The Nannine Road District was an early form of local government area on the Western Australian goldfields of the Mid West region.

It was established on 13 October 1893, providing basic local government to the goldfields in and around the town of Nannine. The first election was held on 5 March 1894. The board election was controversial as it was held at Cue and was reportedly poorly advertised in Nannine itself; as a consequence, no members from the Nannine township were elected and a meeting was held in Nannine protesting the process and outcome as a "gross injustice".

The Municipality of Nannine, covering the Nannine townsite itself, separated from the road district on 22 July 1896.
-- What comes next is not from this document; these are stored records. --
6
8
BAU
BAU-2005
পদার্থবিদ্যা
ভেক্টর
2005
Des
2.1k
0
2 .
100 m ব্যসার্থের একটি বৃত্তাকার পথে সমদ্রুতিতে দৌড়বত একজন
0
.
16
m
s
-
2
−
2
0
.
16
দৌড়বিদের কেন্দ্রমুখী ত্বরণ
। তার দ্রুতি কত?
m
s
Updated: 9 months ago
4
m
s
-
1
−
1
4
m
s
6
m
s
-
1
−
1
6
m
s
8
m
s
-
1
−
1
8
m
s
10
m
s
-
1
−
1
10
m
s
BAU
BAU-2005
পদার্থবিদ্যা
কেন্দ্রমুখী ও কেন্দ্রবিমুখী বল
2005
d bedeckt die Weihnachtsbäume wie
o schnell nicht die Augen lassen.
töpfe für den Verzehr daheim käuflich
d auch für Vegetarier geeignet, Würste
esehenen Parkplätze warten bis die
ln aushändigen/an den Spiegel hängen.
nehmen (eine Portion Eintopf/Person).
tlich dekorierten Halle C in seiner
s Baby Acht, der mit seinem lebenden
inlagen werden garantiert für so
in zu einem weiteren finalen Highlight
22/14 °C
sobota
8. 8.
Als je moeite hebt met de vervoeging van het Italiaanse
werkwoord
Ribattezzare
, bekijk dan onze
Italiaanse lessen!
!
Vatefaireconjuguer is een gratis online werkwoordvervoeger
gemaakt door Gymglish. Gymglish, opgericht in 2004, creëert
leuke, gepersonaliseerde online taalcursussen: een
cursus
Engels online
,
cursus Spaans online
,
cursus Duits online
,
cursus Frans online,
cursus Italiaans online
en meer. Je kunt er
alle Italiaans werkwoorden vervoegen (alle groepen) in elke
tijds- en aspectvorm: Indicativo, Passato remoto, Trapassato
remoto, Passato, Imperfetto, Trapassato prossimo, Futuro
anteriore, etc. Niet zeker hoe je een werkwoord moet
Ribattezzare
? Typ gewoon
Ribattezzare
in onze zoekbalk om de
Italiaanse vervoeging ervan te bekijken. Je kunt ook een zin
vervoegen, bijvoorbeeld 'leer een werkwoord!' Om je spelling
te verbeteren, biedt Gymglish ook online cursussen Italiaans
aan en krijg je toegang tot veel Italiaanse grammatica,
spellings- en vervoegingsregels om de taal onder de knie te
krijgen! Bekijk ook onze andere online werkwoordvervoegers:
The road district was abolished on 29 October 1909, along with the Peak Hill Road District, with the Meekatharra Road District and Wiluna Road District being formed out of their former territory. The Nannine board had been the subject of criticism from residents of Wiluna, who argued that they were seeing inadequate expenditure for the rates they were paying out.

The Nannine Road District was re-established on 2 April 1913, when the Municipality of Nannine was merged into a reconstituted, smaller road district largely separated from the Meekatharra Road District. The board's re-creation was strongly opposed by the Meekatharra board, who lobbied hard against the change. The re-established road board took over the council chambers formerly occupied by the municipality. The road district was abolished for a second and final time on 24 January 1930 and divided between the Cue Road District and Meekatharra Road District. The board's final meeting was held on 14 January 1930.

In 1950, a one-room timber and iron structure in Nannine township that had formerly served as the board's office was sold off by the Meekatharra Road Board.